Affected ranchers will be notified individually over this Thanksgiving long weekend.

Most PMU ranchers are also horse breeders.

"We'd have to cut back drastically," he says about his horses.

Mason has been a PMU producer for 10 years and the Killarney rancher now has approximately 85 mares and colts. If he is taken out of the network, he estimates he'll be forced to sell at least 55 of his horses.

It's too soon to know if the North American market will be strong enough to handle an influx of mares and colts, Mason adds.

"It'll be a wait-and-see," he says.

Of the 409 PMU producers in Alberta, Saskatchewan, Manitoba and North Dakota, 244 are Manitoban. Wyeth will require fewer mares from those producers who will be kept in the network.

Production will also be reduced in Brandon's Wyeth plant and approximately 30 seasonal workers will not be hired.

This news, which will be in effect immediately, comes at the beginning of the six-month urine-collecting season.

"We were going to start right now," says Mason, adding that many of his mares are already pregnant.

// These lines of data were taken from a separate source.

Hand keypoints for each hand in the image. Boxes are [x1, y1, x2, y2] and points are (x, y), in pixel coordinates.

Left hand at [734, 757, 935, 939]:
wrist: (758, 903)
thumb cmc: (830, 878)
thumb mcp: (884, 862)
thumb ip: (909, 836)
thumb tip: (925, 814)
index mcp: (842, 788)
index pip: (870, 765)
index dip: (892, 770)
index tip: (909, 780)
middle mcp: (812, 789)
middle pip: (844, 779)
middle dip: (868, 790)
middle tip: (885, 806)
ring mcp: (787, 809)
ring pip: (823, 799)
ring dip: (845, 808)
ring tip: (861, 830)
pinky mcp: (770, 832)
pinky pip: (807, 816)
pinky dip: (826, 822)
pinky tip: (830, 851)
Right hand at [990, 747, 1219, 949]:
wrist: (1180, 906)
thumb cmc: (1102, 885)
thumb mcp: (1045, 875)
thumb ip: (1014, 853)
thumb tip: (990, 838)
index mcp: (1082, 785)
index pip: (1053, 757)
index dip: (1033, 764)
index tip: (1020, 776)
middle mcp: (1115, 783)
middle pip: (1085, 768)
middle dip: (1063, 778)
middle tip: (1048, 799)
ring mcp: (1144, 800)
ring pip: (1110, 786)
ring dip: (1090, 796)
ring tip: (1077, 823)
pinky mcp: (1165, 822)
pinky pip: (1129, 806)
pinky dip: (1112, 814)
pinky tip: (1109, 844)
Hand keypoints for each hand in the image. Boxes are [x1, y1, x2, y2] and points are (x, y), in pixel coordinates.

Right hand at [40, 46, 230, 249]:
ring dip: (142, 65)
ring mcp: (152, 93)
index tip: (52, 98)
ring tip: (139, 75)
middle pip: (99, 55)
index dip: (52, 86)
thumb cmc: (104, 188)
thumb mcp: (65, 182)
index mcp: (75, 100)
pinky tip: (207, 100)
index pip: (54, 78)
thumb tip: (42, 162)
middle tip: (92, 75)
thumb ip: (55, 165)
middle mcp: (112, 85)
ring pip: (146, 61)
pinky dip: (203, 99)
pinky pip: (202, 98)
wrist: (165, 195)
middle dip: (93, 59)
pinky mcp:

The company will, however, honour all financial obligations of existing 2003-2004 contracts as well as provide additional compensation to affected producers to assist with the care and feeding of their mares during this time, says Theodora Samiotis, a Wyeth Canada spokeswoman.

"They were more than fair with it," Mason says about the company's contract.

Wyeth is working closely with the North American Equine Ranching Information Council, which aims to assist financially with transport costs for horse owners to reach North American sale locations.